I'm currently self-studying machine learning theory and am reading through information about hard-margin and soft-margin support vector machines. I know that soft-margin SVMs can be useful when we have non-linearly separable data and we want to allow for some noise such that we might have points that "violate" the margin. However, I'm wondering about two related cases to this idea but in the context of hard-margin SVMs: (a) if you add a new point to the dataset that "violates" the hard-margin SVM, would this necessarily cause the margin to shrink? (b) similarly, if instead of adding a new point you perturbed a point already in the dataset such that it now "violated" the margin, would this cause the margin to shrink?
Intuitively, I don't think the margin would necessarily shrink but rather that the hard-margin SVM would no longer be feasible and you would instead want to use a soft-margin SVM. For example, if you're thinking about a binary classification problem, if the violating point was so egregious that it crossed the decision boundary and into the cluster of points with a different classification, I don't see how the margin could shrink — it seems like you would have to just use a soft-margin SVM.

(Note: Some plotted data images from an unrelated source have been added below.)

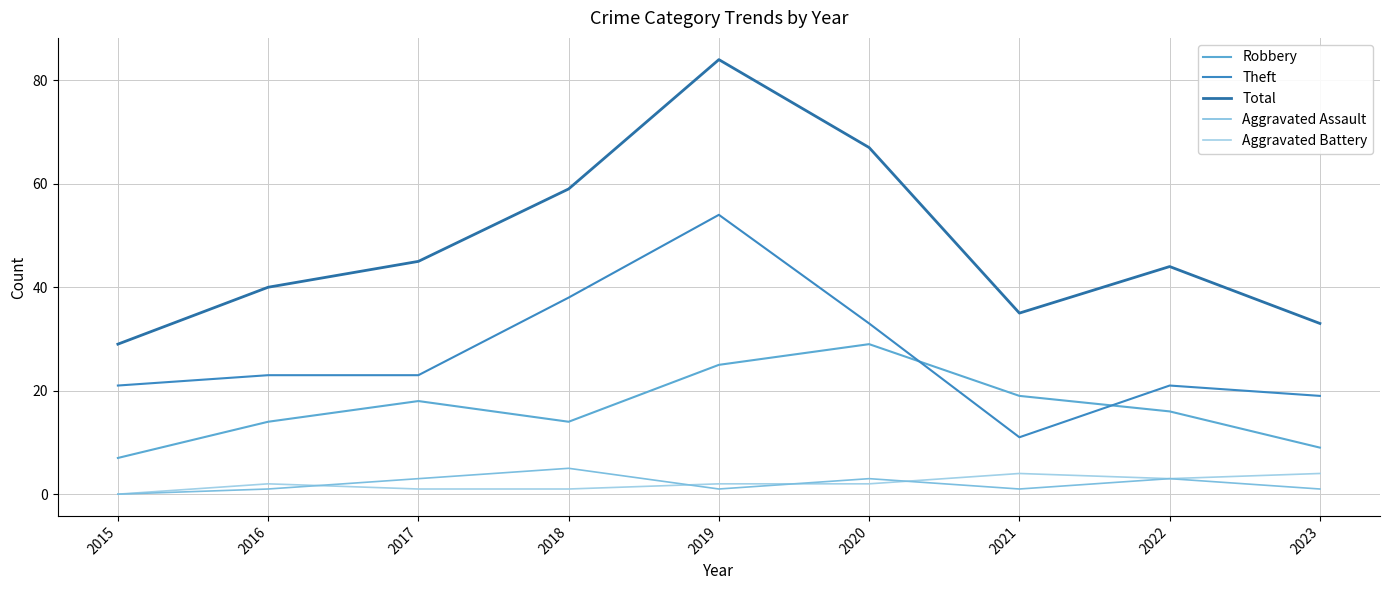

Reading left to right, transcribe all the data shown in this chart.

Robbery: 2015=7	2016=14	2017=18	2018=14	2019=25	2020=29	2021=19	2022=16	2023=9
Theft: 2015=21	2016=23	2017=23	2018=38	2019=54	2020=33	2021=11	2022=21	2023=19
Total: 2015=29	2016=40	2017=45	2018=59	2019=84	2020=67	2021=35	2022=44	2023=33
Aggravated Assault: 2015=0	2016=1	2017=3	2018=5	2019=1	2020=3	2021=1	2022=3	2023=1
Aggravated Battery: 2015=0	2016=2	2017=1	2018=1	2019=2	2020=2	2021=4	2022=3	2023=4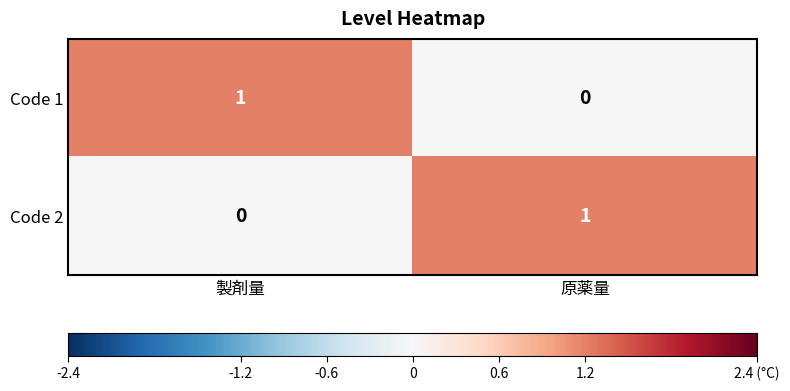

Is it true that Code 2 equals 0 at 製剤量?

True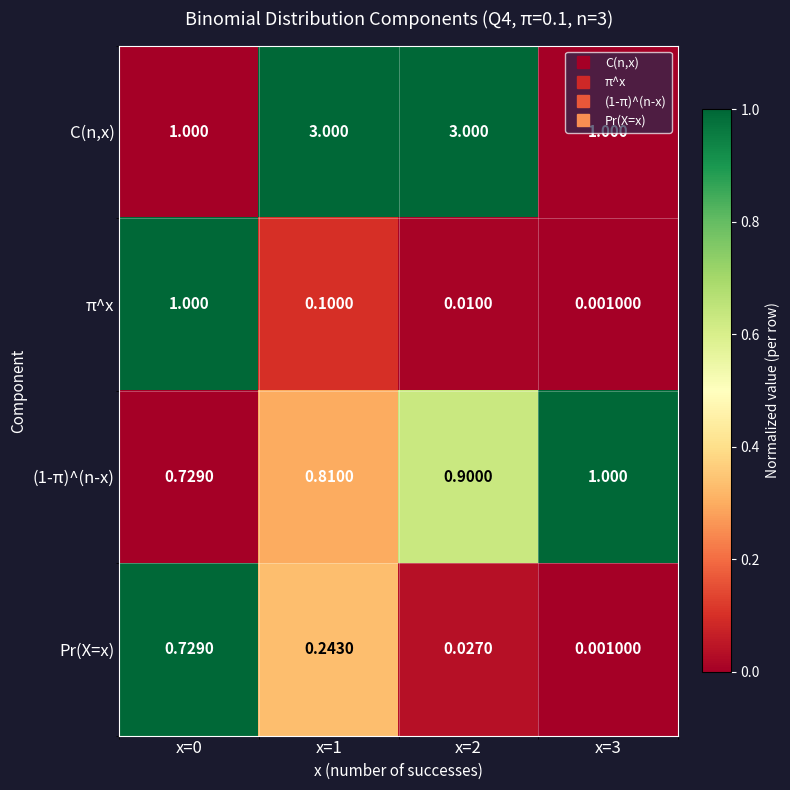

Which series has the largest range (max minus min)?

C(n,x)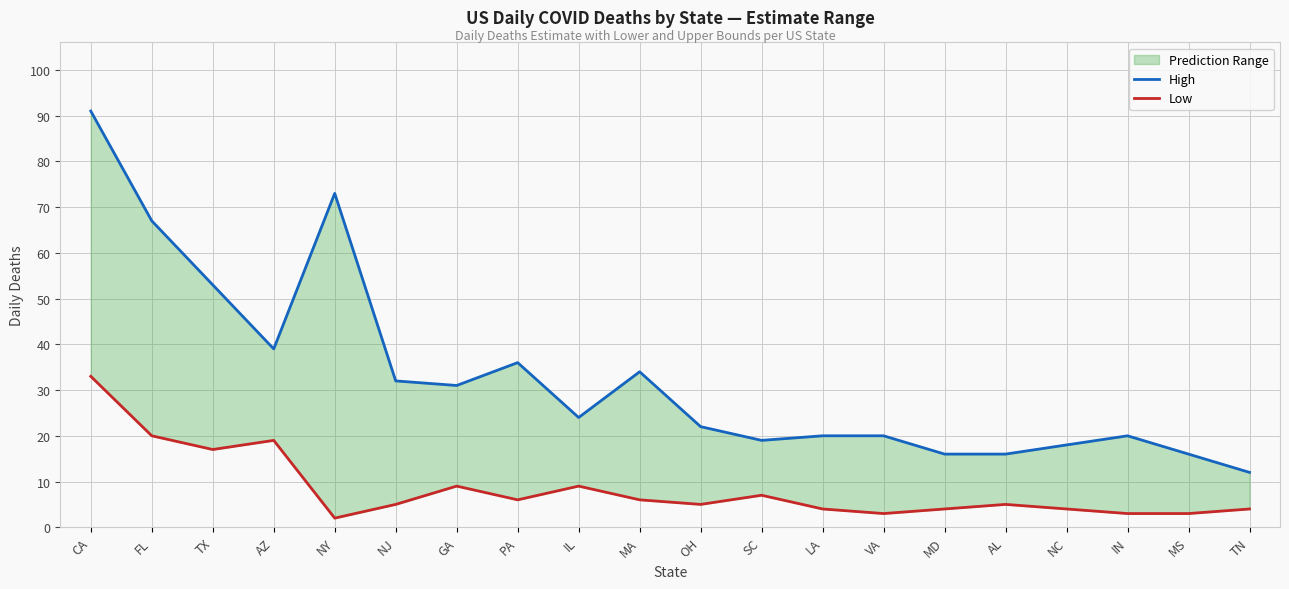

Reading left to right, list all the values displayed in this chart.

High: 91	67	53	39	73	32	31	36	24	34	22	19	20	20	16	16	18	20	16	12
Low: 33	20	17	19	2	5	9	6	9	6	5	7	4	3	4	5	4	3	3	4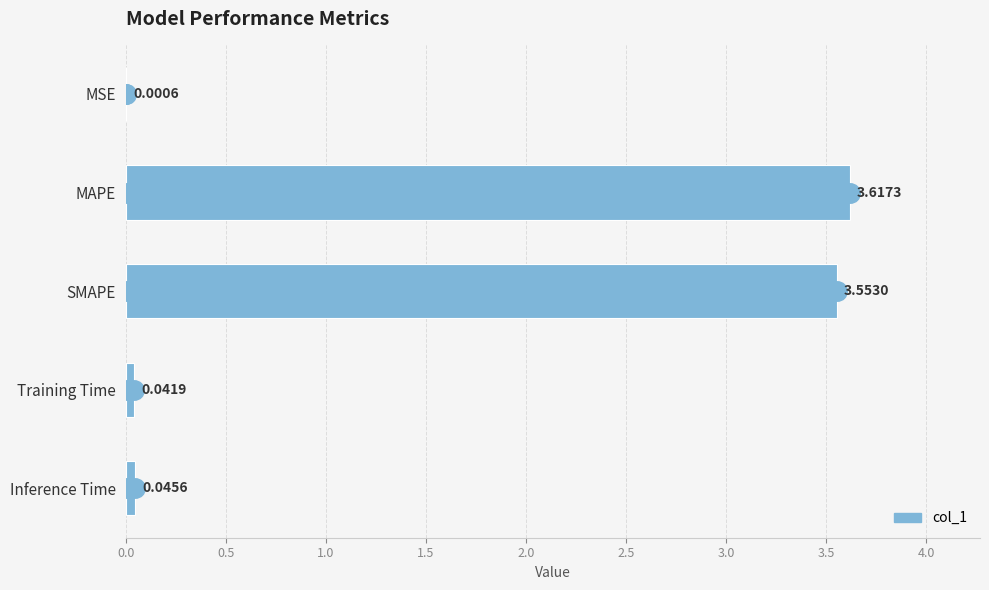

At which label is the value closest to 1?

Inference Time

For a hard margin SVM, the decision boundary is solely defined by the points that allow for the widest margin whilst maintaining strict separation. If any one of those points draws inwards towards the decision plane, the boundary will shrink accordingly.
So if the location of the new (or perturbed) point is such that all the data are still linearly separable, then the hard margin would shrink to maintain separation.
There'll be a point at which you can no longer draw a straight line/hyperplane whilst keeping classes separate, whereupon there is no hard margin solution to be found.
In general SVMs in sklearn are soft-margin classifiers - they have a regularisation parameter C= that enforces stricter separation the larger it is (too high and the model begins to overfit).